Por fim, na impossibilidade de fugir da polêmica “motorista do aplicativo é empreendedor/a”, fica claro que, por natureza, prestar o serviço de motorista não representa, de fato, um exercício do empreendedorismo. Entretanto, pode haver motoristas com uma visão apurada da realidade que o cerca, encontrando, assim, alternativas criativas a algum problema social que seus passageiros enfrentam. Nesse sentido, as características empreendedoras aprendidas e desenvolvidas por esse/a profissional, o que o aproxima da vivência e dos desafios empreendedores. O mesmo raciocínio se aplica a vendedores/as e outros profissionais liberais. Empreender vai muito além de uma definição legal (por exemplo, o MEI – microempreendedor individual), da prestação de um serviço ou ainda da constituição de uma empresa. Empreender implica um olhar crítico e aguçado das relações do cotidiano, capaz de reconhecer as necessidades do outro e propor uma solução capaz de transformar aquela realidade.

Empreender não implica apenas montar uma startup, escalonar, morar no Vale do Silício e outras vulgarizações do termo mediante a abordagem de esvaziada de pessoas interessadas em explorar outras pessoas.
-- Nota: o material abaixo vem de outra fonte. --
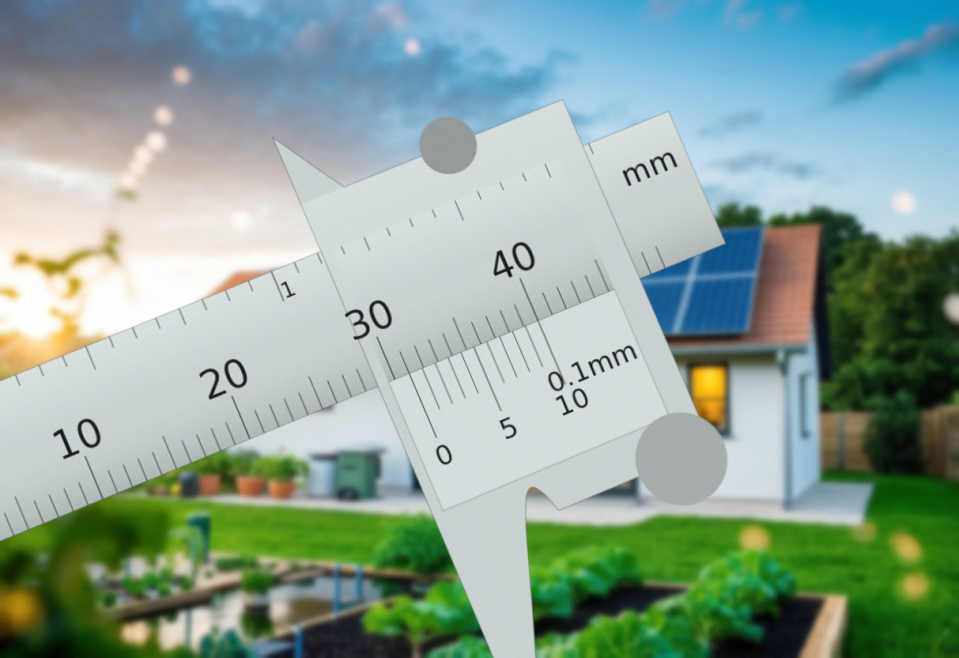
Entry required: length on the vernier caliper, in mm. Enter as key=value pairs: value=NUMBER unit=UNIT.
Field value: value=31.0 unit=mm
Empreender, como já dito, implica um olhar aguçado e crítico por parte do indivíduo, o que implica, justamente, questionar esses discursos simplificadores. Um dos exemplos mais incríveis sobre empreendedorismo e inovação, no meu ponto de vista, vem da Fundação Bill e Melinda Gates. Por meio de financiamento, diversas análises e propostas foram realizadas até que a mais viável pudesse ser apresentada por Gates em um evento na China (em 2018), cujo propósito era captar mais recursos para popularizar a invenção. É algo grande? Apenas muito dinheiro torna esse empreendimento possível? Talvez, mas o ponto que quero chamar atenção aqui é: Bill e Melinda Gates, com seus times, poderiam ter dedicado sua atenção à resolução de qualquer problema, mas eles optaram, por sua possibilidade financeira, é claro, por investir em soluções em contextos opostos aos seus. Essa, na minha perspectiva, é a essência do empreendedorismo: olhar para o contexto que não é apenas o seu, mas olhar para o outro, às necessidades que ele tem para então entender seu contexto e propor uma solução. Não precisamos de um status legal para isso, embora a burocracia também seja parte essencial de tudo isso. O que precisamos é iniciativa e interesse em aprender e desenvolver nossas características empreendedoras. Esse é o primeiro passo rumo ao empreendedorismo.